- _Required actions_:
**A)** Print the listing from its first line up to and including the line containing "v(20.52, -0.78) *".
**B)** Proceed with the matplotlib line-plot question, continuing directly after its last line.

- _Page text_:
_ _ _

I am updating a line plot. There is an event trigger that starts this updating. If the trigger came from the figure that contains the plot, everything is fine. However, if the trigger came from another figure, then weird results happen: the line that's been updated appears to leave its trace uncleared.

Code for reproduction

import matplotlib.pyplot as plt
import numpy as np

def onclick(event):

    for ii in np.linspace(0., np.pi, 100):
        y1 = y * np.sin(ii)
        line1.set_ydata(y1)
        ax.draw_artist(line1)
        line2.set_ydata(-y1)
        ax2.draw_artist(line2)
        ax2.set_ylim(y1.min(), y1.max())
        fig.canvas.update()
        plt.pause(0.1)


x = np.linspace(0., 2*np.pi, 100)
y = np.sin(x)

fig = plt.figure()
ax = fig.add_subplot(1, 2, 1)
line1 = ax.plot(x, y)[0]

ax2 = fig.add_subplot(1, 2, 2)

_ _ _

- _Dataset rows_:
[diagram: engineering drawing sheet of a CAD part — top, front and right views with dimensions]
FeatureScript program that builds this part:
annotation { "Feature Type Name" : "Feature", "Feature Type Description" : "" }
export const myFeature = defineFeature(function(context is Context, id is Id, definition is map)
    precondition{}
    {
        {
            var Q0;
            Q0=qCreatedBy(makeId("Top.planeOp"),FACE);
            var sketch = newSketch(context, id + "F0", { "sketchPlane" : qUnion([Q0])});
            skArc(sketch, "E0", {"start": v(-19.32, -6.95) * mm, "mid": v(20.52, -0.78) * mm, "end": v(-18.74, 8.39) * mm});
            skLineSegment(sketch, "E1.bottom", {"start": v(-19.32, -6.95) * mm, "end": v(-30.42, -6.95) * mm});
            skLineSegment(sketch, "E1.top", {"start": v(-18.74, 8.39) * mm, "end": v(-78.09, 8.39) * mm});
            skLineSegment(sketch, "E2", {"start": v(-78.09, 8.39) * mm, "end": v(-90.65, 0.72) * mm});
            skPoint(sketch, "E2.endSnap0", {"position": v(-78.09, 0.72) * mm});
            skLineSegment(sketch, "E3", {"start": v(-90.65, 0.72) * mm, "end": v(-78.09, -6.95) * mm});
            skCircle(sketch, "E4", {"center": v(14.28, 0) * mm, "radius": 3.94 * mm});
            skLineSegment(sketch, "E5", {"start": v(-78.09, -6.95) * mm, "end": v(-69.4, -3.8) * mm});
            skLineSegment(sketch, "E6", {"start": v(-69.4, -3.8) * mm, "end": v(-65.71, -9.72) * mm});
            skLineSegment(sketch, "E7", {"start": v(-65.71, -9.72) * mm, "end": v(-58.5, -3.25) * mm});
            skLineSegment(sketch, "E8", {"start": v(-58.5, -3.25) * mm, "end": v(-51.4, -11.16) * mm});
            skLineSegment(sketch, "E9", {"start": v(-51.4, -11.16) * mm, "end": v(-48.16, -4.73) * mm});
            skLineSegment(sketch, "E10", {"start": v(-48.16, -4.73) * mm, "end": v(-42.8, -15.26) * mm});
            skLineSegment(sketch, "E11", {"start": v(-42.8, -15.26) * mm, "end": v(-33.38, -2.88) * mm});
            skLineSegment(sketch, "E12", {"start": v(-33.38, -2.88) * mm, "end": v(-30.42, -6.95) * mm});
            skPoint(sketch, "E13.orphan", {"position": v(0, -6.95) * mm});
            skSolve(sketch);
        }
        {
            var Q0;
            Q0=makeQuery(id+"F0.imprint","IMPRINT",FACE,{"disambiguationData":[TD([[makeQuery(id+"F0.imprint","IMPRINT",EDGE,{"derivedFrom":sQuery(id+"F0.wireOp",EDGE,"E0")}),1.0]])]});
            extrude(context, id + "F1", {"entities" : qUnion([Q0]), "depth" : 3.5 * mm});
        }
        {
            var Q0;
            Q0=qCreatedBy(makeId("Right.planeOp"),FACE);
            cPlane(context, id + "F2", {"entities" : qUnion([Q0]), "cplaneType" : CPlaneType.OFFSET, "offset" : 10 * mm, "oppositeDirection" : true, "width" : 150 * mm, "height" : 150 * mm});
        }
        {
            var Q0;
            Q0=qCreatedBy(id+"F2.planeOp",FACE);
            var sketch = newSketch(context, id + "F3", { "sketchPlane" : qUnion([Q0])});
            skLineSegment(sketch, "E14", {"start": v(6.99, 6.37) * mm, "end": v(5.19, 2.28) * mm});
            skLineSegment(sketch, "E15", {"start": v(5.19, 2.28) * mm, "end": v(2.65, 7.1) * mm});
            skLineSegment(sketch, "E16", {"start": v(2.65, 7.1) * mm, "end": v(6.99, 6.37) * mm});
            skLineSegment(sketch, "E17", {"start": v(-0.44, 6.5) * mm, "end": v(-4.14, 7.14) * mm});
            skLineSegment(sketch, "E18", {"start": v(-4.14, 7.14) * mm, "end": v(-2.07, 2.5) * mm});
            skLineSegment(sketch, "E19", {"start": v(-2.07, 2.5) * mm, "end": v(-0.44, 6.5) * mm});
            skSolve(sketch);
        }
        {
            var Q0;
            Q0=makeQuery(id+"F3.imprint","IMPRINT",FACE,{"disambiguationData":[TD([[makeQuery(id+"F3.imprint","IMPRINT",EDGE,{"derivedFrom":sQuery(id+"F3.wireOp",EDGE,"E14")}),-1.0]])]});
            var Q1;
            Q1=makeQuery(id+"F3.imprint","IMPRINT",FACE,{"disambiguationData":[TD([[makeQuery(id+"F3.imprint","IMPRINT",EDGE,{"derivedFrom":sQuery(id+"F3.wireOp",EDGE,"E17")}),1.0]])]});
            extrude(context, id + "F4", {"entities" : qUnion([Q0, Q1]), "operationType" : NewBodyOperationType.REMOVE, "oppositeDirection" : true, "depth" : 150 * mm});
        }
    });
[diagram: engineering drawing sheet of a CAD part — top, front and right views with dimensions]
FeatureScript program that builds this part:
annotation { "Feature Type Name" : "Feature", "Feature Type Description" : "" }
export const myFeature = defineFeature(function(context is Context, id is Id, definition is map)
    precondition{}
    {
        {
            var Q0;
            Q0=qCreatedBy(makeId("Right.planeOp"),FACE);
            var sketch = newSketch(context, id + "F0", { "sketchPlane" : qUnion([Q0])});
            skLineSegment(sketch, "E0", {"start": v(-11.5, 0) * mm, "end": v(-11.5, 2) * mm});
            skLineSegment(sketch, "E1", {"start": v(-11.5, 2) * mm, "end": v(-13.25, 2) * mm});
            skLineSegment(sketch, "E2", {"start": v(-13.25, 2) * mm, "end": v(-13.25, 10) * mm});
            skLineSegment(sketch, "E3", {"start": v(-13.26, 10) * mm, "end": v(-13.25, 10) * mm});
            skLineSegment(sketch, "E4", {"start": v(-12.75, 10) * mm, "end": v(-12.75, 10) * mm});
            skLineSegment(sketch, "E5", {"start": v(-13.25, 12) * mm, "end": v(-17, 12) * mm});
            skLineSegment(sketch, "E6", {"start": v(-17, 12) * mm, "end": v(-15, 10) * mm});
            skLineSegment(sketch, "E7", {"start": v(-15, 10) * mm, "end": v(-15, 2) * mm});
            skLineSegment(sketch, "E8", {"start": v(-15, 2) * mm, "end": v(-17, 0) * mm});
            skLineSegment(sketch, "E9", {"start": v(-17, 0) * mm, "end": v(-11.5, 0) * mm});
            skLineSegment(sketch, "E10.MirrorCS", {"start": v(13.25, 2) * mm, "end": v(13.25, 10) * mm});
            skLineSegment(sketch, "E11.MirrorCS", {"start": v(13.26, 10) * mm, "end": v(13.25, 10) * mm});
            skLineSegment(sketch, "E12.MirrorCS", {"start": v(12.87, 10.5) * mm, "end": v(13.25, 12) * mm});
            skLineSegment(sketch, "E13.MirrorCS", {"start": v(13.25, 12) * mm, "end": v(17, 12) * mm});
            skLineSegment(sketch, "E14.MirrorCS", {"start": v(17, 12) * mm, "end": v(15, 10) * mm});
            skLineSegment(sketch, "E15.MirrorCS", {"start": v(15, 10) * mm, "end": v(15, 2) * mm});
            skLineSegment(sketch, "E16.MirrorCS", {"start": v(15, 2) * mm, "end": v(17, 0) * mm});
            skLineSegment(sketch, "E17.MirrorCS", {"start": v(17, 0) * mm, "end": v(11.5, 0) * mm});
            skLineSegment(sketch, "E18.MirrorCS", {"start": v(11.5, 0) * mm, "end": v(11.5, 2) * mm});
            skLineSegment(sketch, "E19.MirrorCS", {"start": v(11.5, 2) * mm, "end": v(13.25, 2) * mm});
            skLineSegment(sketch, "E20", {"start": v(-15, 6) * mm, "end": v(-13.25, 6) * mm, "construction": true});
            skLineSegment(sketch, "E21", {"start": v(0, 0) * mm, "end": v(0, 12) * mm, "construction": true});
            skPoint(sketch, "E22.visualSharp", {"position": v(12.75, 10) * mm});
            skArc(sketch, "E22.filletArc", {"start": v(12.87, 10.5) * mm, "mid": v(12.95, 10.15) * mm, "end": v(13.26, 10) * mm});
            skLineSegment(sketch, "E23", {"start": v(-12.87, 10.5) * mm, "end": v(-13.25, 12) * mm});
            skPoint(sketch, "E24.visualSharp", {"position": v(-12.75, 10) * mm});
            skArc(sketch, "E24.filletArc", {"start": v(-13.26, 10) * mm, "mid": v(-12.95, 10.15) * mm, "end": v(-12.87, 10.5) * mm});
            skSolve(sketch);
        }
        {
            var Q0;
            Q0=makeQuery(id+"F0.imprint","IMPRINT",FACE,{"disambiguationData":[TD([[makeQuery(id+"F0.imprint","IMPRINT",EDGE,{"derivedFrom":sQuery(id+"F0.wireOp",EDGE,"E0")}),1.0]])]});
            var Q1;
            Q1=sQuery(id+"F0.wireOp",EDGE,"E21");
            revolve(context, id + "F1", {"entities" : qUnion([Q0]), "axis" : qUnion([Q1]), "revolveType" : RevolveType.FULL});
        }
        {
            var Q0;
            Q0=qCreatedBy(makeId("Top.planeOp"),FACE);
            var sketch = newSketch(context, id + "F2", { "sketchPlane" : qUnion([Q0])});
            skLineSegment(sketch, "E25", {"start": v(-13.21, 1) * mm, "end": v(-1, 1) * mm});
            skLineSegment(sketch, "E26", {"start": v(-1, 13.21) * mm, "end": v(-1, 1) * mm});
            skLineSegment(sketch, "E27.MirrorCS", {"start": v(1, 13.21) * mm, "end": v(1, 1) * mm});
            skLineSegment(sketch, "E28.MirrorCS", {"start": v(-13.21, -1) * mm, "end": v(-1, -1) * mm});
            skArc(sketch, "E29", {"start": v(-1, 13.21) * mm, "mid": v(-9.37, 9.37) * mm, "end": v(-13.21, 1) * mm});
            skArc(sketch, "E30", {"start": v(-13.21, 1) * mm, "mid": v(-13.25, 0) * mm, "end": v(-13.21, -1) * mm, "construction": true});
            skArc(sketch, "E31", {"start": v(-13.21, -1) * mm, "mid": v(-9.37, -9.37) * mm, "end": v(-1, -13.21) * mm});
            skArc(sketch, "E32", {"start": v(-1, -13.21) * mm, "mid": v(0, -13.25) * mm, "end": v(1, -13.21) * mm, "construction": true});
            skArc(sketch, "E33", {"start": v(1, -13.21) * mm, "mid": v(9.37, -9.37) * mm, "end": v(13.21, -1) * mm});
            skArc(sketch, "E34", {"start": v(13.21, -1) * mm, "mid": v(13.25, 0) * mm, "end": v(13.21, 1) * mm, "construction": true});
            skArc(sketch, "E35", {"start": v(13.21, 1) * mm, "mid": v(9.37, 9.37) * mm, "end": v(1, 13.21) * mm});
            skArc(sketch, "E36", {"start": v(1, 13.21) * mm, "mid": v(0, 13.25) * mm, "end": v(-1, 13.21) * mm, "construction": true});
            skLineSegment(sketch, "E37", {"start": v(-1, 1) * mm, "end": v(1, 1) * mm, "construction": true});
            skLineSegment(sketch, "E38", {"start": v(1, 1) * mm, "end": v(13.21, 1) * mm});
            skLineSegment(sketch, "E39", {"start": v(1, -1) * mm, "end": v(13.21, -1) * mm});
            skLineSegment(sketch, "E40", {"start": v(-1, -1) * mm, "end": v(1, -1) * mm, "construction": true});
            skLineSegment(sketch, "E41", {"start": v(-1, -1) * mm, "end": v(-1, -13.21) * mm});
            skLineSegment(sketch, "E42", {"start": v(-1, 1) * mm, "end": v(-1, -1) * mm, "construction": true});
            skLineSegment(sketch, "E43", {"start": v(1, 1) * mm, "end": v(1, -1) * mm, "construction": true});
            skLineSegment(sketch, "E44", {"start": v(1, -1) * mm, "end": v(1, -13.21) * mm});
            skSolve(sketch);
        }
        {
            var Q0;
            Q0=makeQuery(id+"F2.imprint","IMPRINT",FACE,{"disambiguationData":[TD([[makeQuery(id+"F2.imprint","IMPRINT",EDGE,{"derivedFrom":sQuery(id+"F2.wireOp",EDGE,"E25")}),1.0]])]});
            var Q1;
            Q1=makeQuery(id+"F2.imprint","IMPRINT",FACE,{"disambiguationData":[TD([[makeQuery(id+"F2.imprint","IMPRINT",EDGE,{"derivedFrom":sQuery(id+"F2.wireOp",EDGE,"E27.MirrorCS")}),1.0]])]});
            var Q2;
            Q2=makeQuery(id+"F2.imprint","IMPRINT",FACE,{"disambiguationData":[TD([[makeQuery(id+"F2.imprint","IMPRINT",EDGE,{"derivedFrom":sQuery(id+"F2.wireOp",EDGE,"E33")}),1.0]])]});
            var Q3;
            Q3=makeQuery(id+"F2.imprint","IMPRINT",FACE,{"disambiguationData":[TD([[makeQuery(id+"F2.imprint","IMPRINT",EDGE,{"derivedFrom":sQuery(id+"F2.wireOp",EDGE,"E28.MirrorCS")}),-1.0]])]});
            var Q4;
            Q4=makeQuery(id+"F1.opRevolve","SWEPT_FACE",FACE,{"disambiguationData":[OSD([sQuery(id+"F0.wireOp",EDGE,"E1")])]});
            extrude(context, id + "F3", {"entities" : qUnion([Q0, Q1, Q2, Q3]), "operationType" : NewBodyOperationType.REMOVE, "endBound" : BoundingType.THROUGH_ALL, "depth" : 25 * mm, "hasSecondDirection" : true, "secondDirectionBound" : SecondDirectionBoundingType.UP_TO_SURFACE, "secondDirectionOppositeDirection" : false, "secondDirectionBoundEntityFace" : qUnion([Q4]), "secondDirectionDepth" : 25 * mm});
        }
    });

_ _ _

- _The replies_:
**A)**
[diagram: engineering drawing sheet of a CAD part — top, front and right views with dimensions]
FeatureScript program that builds this part:
annotation { "Feature Type Name" : "Feature", "Feature Type Description" : "" }
export const myFeature = defineFeature(function(context is Context, id is Id, definition is map)
    precondition{}
    {
        {
            var Q0;
            Q0=qCreatedBy(makeId("Top.planeOp"),FACE);
            var sketch = newSketch(context, id + "F0", { "sketchPlane" : qUnion([Q0])});
            skArc(sketch, "E0", {"start": v(-19.32, -6.95) * mm, "mid": v(20.52, -0.78) * mm, "end": v(-18.74, 8.39) * mm});

**B)**
line2 = ax2.plot(x, y)[0]


fig2 = plt.figure()

cid = fig2.canvas.mpl_connect('button_press_event', onclick)
# cid = fig.canvas.mpl_connect('button_press_event', onclick)

plt.show()

Actual outcome

image

Expected outcome

Not the many curves saw in the above figure, just one curve being updated in each cycle. In the code snippet, if use

cid = fig.canvas.mpl_connect('button_press_event', onclick)

then it works as intended.

Also note, if you resize the plot, or save it as figure, then all the residue curves will be gone.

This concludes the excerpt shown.